Alors que tout semblait boucler, avec un accord entre les clubs et un joueur prêt à signer, l’étape de la visite médicale a fait capoter le deal.
« Je ne peux pas donner plus de détails pour des questions de vie privée, je dois simplement vous dire qu’en Italie, il y a une loi sur la protection de la santé très sévère. Le certificat d’aptitude est donné par le CONI (comité olympique italien), ce n’est pas une récusation de la part du staff médical du club, qui aurait pu le faire. C’est un cas de force majeure. Nous devons simplement respecter ça, parce qu’on parle de la protection de la santé. S’il n’y a pas ce certificat d’aptitude, aucun citoyen ne peut participer à une activité sportive officielle en Italie. », a indiqué Giuseppe Marotta, le président nerazzurri à l’issue de la visite médicale.
L’Italie possède, en effet, un protocole plus strict que les autres championnats. Après des doutes lors de la visite médicale la semaine dernière, l’Institut de médecine et de science du sport du CONI avait demandé de nouveaux tests qui se sont déroulés ce lundi. Le résultat semble donc avoir été négatif.
Des critères bien plus stricts qui ont notamment obligé Christian Eriksen à quitter la Serie A pour pouvoir poursuivre sa carrière puisqu’il est interdit de jouer avec un défibrillateur en Italie.

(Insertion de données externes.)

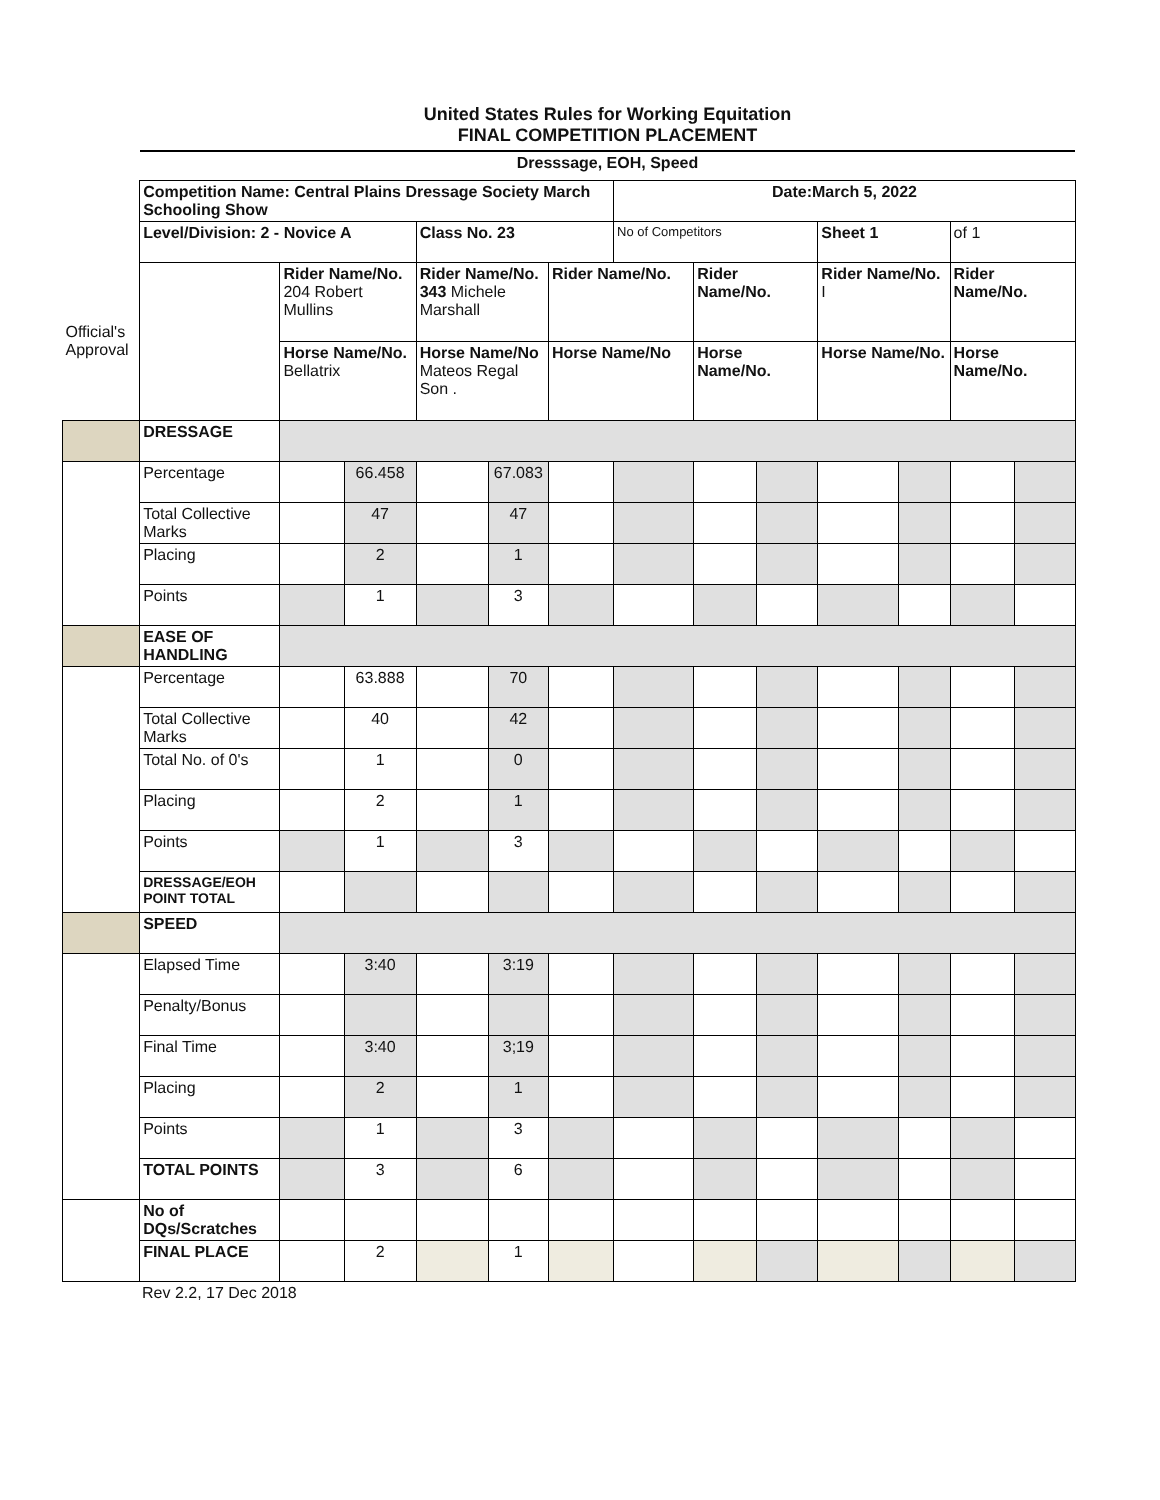United States Rules for Working Equitation
FINAL COMPETITION PLACEMENT
Dresssage, EOH, Speed
| | Competition Name: Central Plains Dressage Society March Schooling Show | | | | | | Date:March 5, 2022 | | | | | | |
| | Level/Division: 2 - Novice A | | | Class No. 23 | | | No of Competitors | | | Sheet 1 | | of 1 | |
| Official's Approval | | Rider Name/No. 204 Robert Mullins | | Rider Name/No. 343 Michele Marshall | | Rider Name/No. | | Rider Name/No. | | Rider Name/No. I | | Rider Name/No. | |
| | | Horse Name/No. Bellatrix | | Horse Name/No Mateos Regal Son . | | Horse Name/No | | Horse Name/No. | | Horse Name/No. | | Horse Name/No. | |
| | DRESSAGE | | | | | | | | | | | | |
| | Percentage | | 66.458 | | 67.083 | | | | | | | | |
| | Total Collective Marks | | 47 | | 47 | | | | | | | | |
| | Placing | | 2 | | 1 | | | | | | | | |
| | Points | | 1 | | 3 | | | | | | | | |
| | EASE OF HANDLING | | | | | | | | | | | | |
| | Percentage | | 63.888 | | 70 | | | | | | | | |
| | Total Collective Marks | | 40 | | 42 | | | | | | | | |
| | Total No. of 0's | | 1 | | 0 | | | | | | | | |
| | Placing | | 2 | | 1 | | | | | | | | |
| | Points | | 1 | | 3 | | | | | | | | |
| | DRESSAGE/EOH POINT TOTAL | | | | | | | | | | | | |
| | SPEED | | | | | | | | | | | | |
| | Elapsed Time | | 3:40 | | 3:19 | | | | | | | | |
| | Penalty/Bonus | | | | | | | | | | | | |
| | Final Time | | 3:40 | | 3;19 | | | | | | | | |
| | Placing | | 2 | | 1 | | | | | | | | |
| | Points | | 1 | | 3 | | | | | | | | |
| | TOTAL POINTS | | 3 | | 6 | | | | | | | | |
| | No of DQs/Scratches | | | | | | | | | | | | |
| | FINAL PLACE | | 2 | | 1 | | | | | | | | |
Rev 2.2, 17 Dec 2018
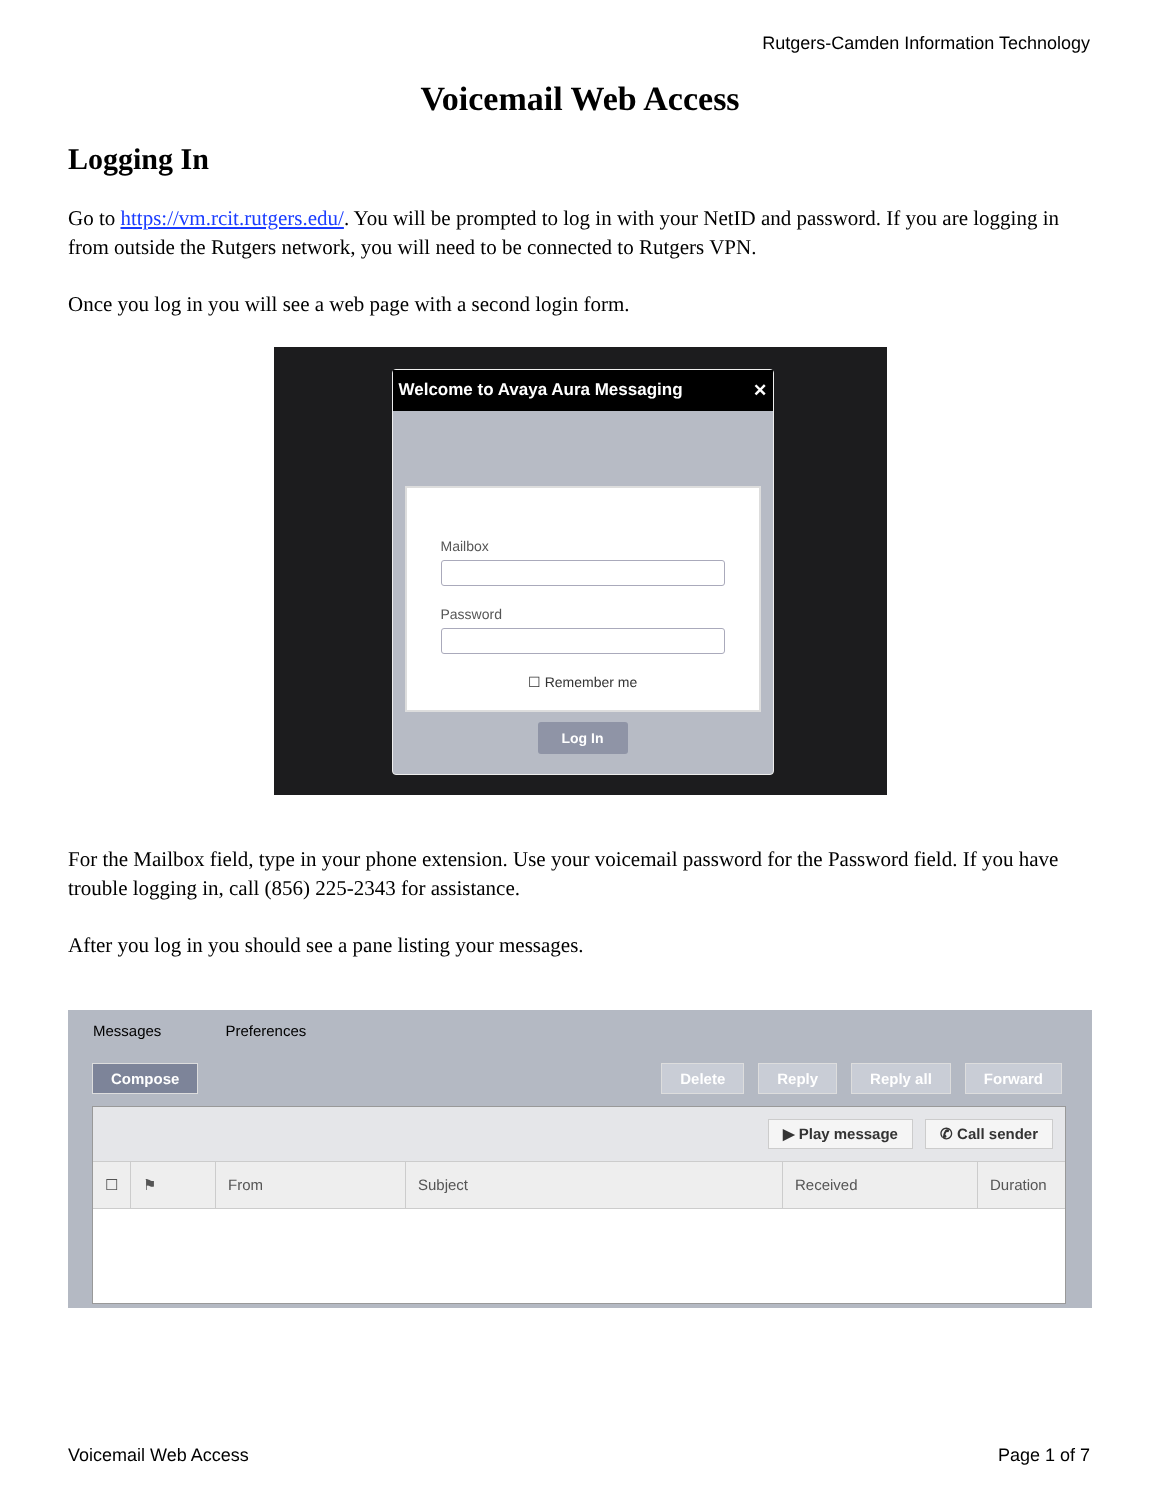Rutgers-Camden Information Technology
Voicemail Web Access
Logging In
Go to https://vm.rcit.rutgers.edu/. You will be prompted to log in with your NetID and password. If you are logging in from outside the Rutgers network, you will need to be connected to Rutgers VPN.
Once you log in you will see a web page with a second login form.
Welcome to Avaya Aura Messaging ✕
Mailbox
Password
☐ Remember me
Log In
For the Mailbox field, type in your phone extension. Use your voicemail password for the Password field. If you have trouble logging in, call (856) 225-2343 for assistance.
After you log in you should see a pane listing your messages.
Messages Preferences
Compose Delete Reply Reply all Forward
▶ Play message ✆ Call sender
☐ ⚑ From Subject Received Duration
Voicemail Web Access Page 1 of 7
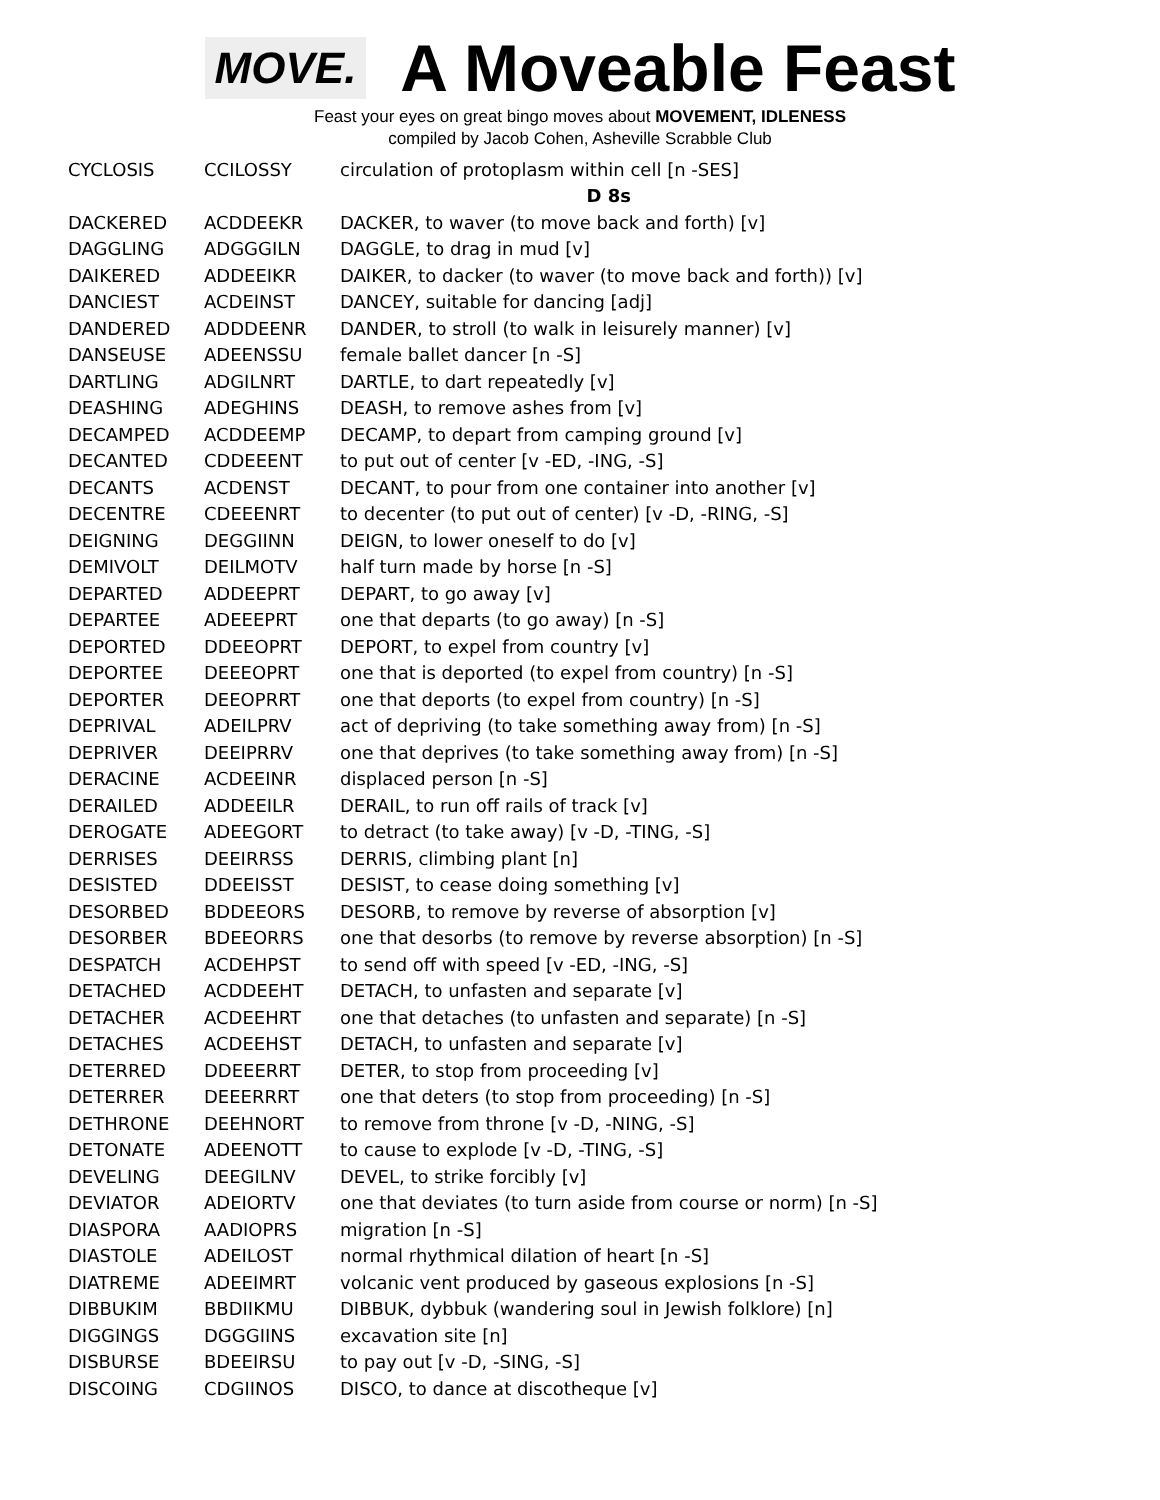MOVE.
A Moveable Feast
Feast your eyes on great bingo moves about MOVEMENT, IDLENESS
compiled by Jacob Cohen, Asheville Scrabble Club
| CYCLOSIS | CCILOSSY | circulation of protoplasm within cell [n -SES] |
| | | D 8s |
| DACKERED | ACDDEEKR | DACKER, to waver (to move back and forth) [v] |
| DAGGLING | ADGGGILN | DAGGLE, to drag in mud [v] |
| DAIKERED | ADDEEIKR | DAIKER, to dacker (to waver (to move back and forth)) [v] |
| DANCIEST | ACDEINST | DANCEY, suitable for dancing [adj] |
| DANDERED | ADDDEENR | DANDER, to stroll (to walk in leisurely manner) [v] |
| DANSEUSE | ADEENSSU | female ballet dancer [n -S] |
| DARTLING | ADGILNRT | DARTLE, to dart repeatedly [v] |
| DEASHING | ADEGHINS | DEASH, to remove ashes from [v] |
| DECAMPED | ACDDEEMP | DECAMP, to depart from camping ground [v] |
| DECANTED | CDDEEENT | to put out of center [v -ED, -ING, -S] |
| DECANTS | ACDENST | DECANT, to pour from one container into another [v] |
| DECENTRE | CDEEENRT | to decenter (to put out of center) [v -D, -RING, -S] |
| DEIGNING | DEGGIINN | DEIGN, to lower oneself to do [v] |
| DEMIVOLT | DEILMOTV | half turn made by horse [n -S] |
| DEPARTED | ADDEEPRT | DEPART, to go away [v] |
| DEPARTEE | ADEEEPRT | one that departs (to go away) [n -S] |
| DEPORTED | DDEEOPRT | DEPORT, to expel from country [v] |
| DEPORTEE | DEEEOPRT | one that is deported (to expel from country) [n -S] |
| DEPORTER | DEEOPRRT | one that deports (to expel from country) [n -S] |
| DEPRIVAL | ADEILPRV | act of depriving (to take something away from) [n -S] |
| DEPRIVER | DEEIPRRV | one that deprives (to take something away from) [n -S] |
| DERACINE | ACDEEINR | displaced person [n -S] |
| DERAILED | ADDEEILR | DERAIL, to run off rails of track [v] |
| DEROGATE | ADEEGORT | to detract (to take away) [v -D, -TING, -S] |
| DERRISES | DEEIRRSS | DERRIS, climbing plant [n] |
| DESISTED | DDEEISST | DESIST, to cease doing something [v] |
| DESORBED | BDDEEORS | DESORB, to remove by reverse of absorption [v] |
| DESORBER | BDEEORRS | one that desorbs (to remove by reverse absorption) [n -S] |
| DESPATCH | ACDEHPST | to send off with speed [v -ED, -ING, -S] |
| DETACHED | ACDDEEHT | DETACH, to unfasten and separate [v] |
| DETACHER | ACDEEHRT | one that detaches (to unfasten and separate) [n -S] |
| DETACHES | ACDEEHST | DETACH, to unfasten and separate [v] |
| DETERRED | DDEEERRT | DETER, to stop from proceeding [v] |
| DETERRER | DEEERRRT | one that deters (to stop from proceeding) [n -S] |
| DETHRONE | DEEHNORT | to remove from throne [v -D, -NING, -S] |
| DETONATE | ADEENOTT | to cause to explode [v -D, -TING, -S] |
| DEVELING | DEEGILNV | DEVEL, to strike forcibly [v] |
| DEVIATOR | ADEIORTV | one that deviates (to turn aside from course or norm) [n -S] |
| DIASPORA | AADIOPRS | migration [n -S] |
| DIASTOLE | ADEILOST | normal rhythmical dilation of heart [n -S] |
| DIATREME | ADEEIMRT | volcanic vent produced by gaseous explosions [n -S] |
| DIBBUKIM | BBDIIKMU | DIBBUK, dybbuk (wandering soul in Jewish folklore) [n] |
| DIGGINGS | DGGGIINS | excavation site [n] |
| DISBURSE | BDEEIRSU | to pay out [v -D, -SING, -S] |
| DISCOING | CDGIINOS | DISCO, to dance at discotheque [v] |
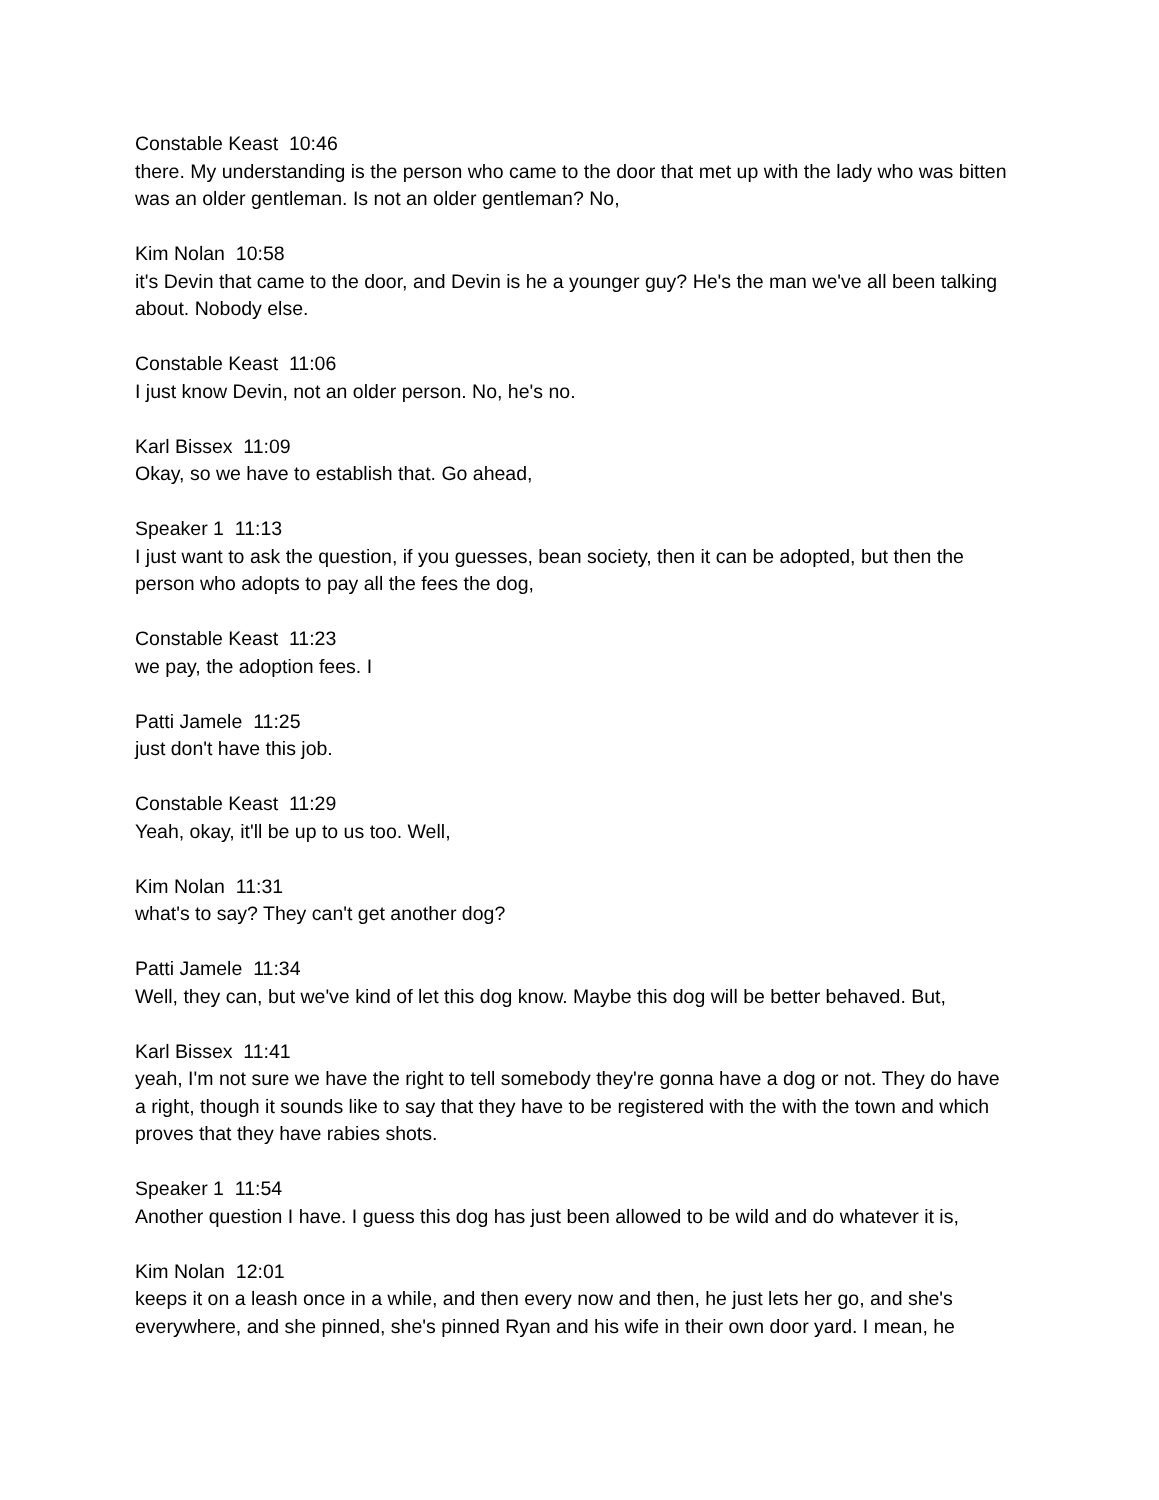Constable Keast 10:46
there. My understanding is the person who came to the door that met up with the lady who was bitten was an older gentleman. Is not an older gentleman? No,
Kim Nolan 10:58
it's Devin that came to the door, and Devin is he a younger guy? He's the man we've all been talking about. Nobody else.
Constable Keast 11:06
I just know Devin, not an older person. No, he's no.
Karl Bissex 11:09
Okay, so we have to establish that. Go ahead,
Speaker 1 11:13
I just want to ask the question, if you guesses, bean society, then it can be adopted, but then the person who adopts to pay all the fees the dog,
Constable Keast 11:23
we pay, the adoption fees. I
Patti Jamele 11:25
just don't have this job.
Constable Keast 11:29
Yeah, okay, it'll be up to us too. Well,
Kim Nolan 11:31
what's to say? They can't get another dog?
Patti Jamele 11:34
Well, they can, but we've kind of let this dog know. Maybe this dog will be better behaved. But,
Karl Bissex 11:41
yeah, I'm not sure we have the right to tell somebody they're gonna have a dog or not. They do have a right, though it sounds like to say that they have to be registered with the with the town and which proves that they have rabies shots.
Speaker 1 11:54
Another question I have. I guess this dog has just been allowed to be wild and do whatever it is,
Kim Nolan 12:01
keeps it on a leash once in a while, and then every now and then, he just lets her go, and she's everywhere, and she pinned, she's pinned Ryan and his wife in their own door yard. I mean, he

Si la raison de l’échec de la visite médicale de Khalaili n’a pas été révélée, il semble donc qu’il y ait un problème avec le joueur israélien qui l’empêche de rejoindre le championnat italien.
Désormais il reste à voir si l’Union Saint-Gilloise parviendra à trouver un accord avec un autre club où si Khalaili disputera la saison avec le vainqueur de la Coupe de Belgique.